One of the reasons that tick encounters are on the rise is the deer population. He said that if ticks don't find a host, they die. When more deer are present, more ticks are able to survive. According to the CDC, the development of rural areas brings people in closer contact with ticks. Climate change may alter the ranges of ticks and tick pathogens in ways that are not yet fully understood, increasing the likelihood of people interacting with ticks.

The peak months for tick bites are May and June according to the CDC. The Northeast sees the most tick-related ER visits per 100,000 people, followed by the Midwest and then the Southeast.

This scanning electron micrograph (SEM) shows us an enlarged view of mouth parts of an American dog tick (Dermacentor variabilis) magnified over 3,000 times.

This scanning electron micrograph (SEM) shows us an enlarged view of mouth parts of an American dog tick (Dermacentor variabilis) magnified over 3,000 times. (Image credit: Smith Collection/Gado/Getty Images)

People in the Northeast and Midwest are most likely to be affected by the disease, which is caused by the bacterium Borrelia burgdorferi. People in the mid-Atlantic and Southeast are more likely to get spotted fevers, which are caused by the bacterium Rickettsia rickettsia.

In the mid-Atlantic, South and into Arkansas, Missouri, Oklahoma and Kansas, Ehrlichiosis is most often reported.

The symptoms of these tick-borne infections include headaches, rash, and chills. They can be treated with antibiotics, but missed infections can be fatal. Long-term problems can be caused by infections. Some people who catch ehrlichiosis develop an allergy to red meat.

These illnesses have been caused by tick bites. Doctors and scientists have found a host of diseases that ticks transmit. The Heartland and Bourbon viruses have mostly been reported from the South and Midwest. The viruses can cause a variety of symptoms, including headaches, joint pain, and lowered white blood cell counts. There are no cures for these viruses. Some patients have died. It is possible to get the brain and the membranes around the spinal cord from the Powassan virus, which is spread most often by ticks in the Northeast and Great Lakes regions.

Fighting back against tick-borne illness

Researchers are looking for ways to fight back against tick-borne illness. At the State University of New York Upstate Medical University, Saravanan Thangamani and his team are working to develop vaccines for emerging tick-borne viruses. Thangamani told Live Science that vaccines are needed to prevent the viruses from replicating in the human body and spreading beyond the skin.

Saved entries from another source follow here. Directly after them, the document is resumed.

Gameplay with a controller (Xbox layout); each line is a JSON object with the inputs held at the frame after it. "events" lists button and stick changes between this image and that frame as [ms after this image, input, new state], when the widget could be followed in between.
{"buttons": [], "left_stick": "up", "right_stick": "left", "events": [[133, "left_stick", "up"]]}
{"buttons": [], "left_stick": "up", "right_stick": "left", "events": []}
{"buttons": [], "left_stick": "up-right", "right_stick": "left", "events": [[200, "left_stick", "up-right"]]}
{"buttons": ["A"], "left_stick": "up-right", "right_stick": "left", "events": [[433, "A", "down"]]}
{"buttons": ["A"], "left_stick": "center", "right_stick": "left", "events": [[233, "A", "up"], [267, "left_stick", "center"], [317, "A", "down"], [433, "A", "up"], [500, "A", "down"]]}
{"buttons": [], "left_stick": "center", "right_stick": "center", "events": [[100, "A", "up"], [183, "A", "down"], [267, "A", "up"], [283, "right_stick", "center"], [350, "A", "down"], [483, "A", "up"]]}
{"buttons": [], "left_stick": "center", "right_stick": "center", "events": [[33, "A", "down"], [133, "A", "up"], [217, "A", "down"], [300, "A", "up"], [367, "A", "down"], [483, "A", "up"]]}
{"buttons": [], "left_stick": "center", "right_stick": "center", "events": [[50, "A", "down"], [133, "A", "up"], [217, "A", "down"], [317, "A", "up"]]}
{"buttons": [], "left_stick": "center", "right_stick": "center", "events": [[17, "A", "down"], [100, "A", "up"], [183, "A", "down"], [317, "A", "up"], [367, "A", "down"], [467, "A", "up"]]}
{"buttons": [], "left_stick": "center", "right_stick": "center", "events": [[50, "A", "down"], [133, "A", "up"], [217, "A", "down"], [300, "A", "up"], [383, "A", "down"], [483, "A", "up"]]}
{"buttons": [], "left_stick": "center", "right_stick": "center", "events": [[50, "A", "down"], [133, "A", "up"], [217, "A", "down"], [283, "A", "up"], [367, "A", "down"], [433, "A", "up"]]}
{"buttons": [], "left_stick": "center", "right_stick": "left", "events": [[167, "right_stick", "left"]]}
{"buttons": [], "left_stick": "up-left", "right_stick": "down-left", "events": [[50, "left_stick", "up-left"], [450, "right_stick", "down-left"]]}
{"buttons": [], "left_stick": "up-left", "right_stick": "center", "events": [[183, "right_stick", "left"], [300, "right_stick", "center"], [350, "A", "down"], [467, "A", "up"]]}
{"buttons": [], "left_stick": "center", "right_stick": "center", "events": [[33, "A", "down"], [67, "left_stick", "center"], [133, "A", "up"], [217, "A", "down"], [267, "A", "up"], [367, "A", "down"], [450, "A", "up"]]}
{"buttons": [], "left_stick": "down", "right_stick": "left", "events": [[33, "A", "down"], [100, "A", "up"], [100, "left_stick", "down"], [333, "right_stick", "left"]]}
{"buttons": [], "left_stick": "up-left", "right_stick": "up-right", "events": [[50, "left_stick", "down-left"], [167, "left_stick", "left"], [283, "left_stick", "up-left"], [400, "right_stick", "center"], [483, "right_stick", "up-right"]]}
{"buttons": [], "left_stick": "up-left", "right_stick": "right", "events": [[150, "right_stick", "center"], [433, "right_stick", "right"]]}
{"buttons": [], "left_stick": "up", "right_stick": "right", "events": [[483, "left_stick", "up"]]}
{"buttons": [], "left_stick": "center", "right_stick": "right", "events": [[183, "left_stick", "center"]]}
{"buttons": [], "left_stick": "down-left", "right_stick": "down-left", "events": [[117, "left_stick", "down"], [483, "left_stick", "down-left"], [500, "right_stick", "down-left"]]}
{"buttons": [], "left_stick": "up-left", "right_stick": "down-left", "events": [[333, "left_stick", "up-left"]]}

It's another story when it comes to illnesses caused bybacteria. The first 24 to 36 hours after a bite are when these illnesses are most likely to be transmitted. Instead of trying to develop vaccines for each disease, Thangamani and other scientists are trying to develop vaccines that target the ticks themselves.

An effective anti-tick vaccine would target a cocktail of the tick saliva's proteins. The tick injects a mixture of these proteins during the day to anesthetize the skin and evade the host's immune system. The anti-tick vaccine can interfere with tick feeding and cause them to drop off their host quickly, according to animal trials led by Yale University.

In the next three to five years, I think we should have some good candidates for vaccines.

A good offense is the best defense. When in tick-heavy areas, dress appropriately to avoid tick bites. Tucking your pants into rubber boots can keep ticks at bay.

If you wear boots, leather boots, that come up to your ankles and your pants are flopping in the breeze, that is an interstate highway right up your pants legs.

You can kill ticks with a spray of permethrin. It's not as effective if you use DEET-Containing bug sprays. It's important to check your body for ticks after outdoor activities. If you find a tick attached, remove it with tweezers by grasping it close to the skin and pulling straight up.

If you get sick in the next few weeks, you should mark tick bites on a calendar so that you can tell your doctor when you were bitten. There are some paid services that will test for diseases, as well as a limited number of state health departments and research organizations that will do the same for free. The organization is run by Thangamani. A real-time data dashboard of the state showing which pathogens are present in which counties has been created by the researchers.

The real-time presentation of data is very powerful.